**DIRECTIONS:** Below are records; work out how many of their lines contain the word "child" and reply with the number only.

**Transcribed page contents:**

——

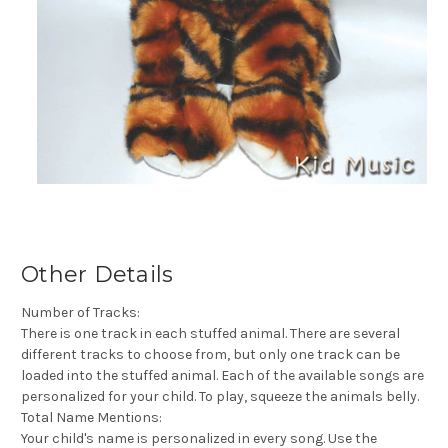
Other Details
Number of Tracks:
There is one track in each stuffed animal. There are several
different tracks to choose from, but only one track can be
loaded into the stuffed animal. Each of the available songs are
personalized for your child. To play, squeeze the animals belly.
Total Name Mentions:
Your child's name is personalized in every song. Use the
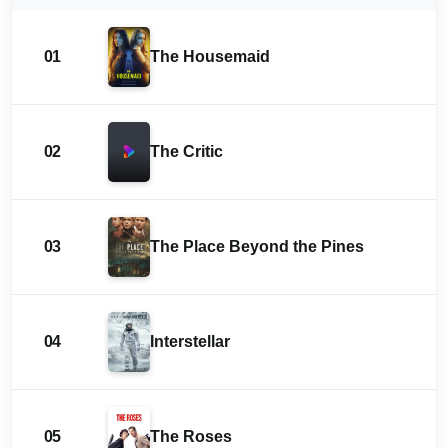
01
The Housemaid
02
The Critic
03
The Place Beyond the Pines
04
Interstellar
05
The Roses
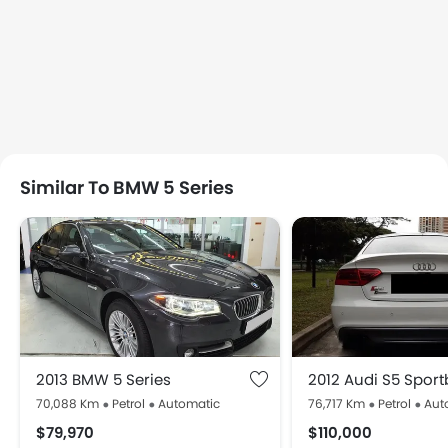
Similar To BMW 5 Series
2013 BMW 5 Series
2012 Audi S5 Spor
70,088 Km
Petrol
Automatic
76,717 Km
Petrol
Aut
$79,970
$110,000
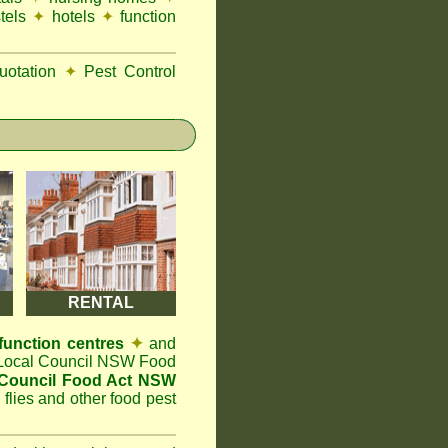
tels
✦
hotels
✦
function
otation
✦
Pest Control
RENTAL
function centres
✦
and
t Local Council NSW Food
ouncil Food Act NSW
 flies and other food pest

——

**ANSWER SECTION:** 2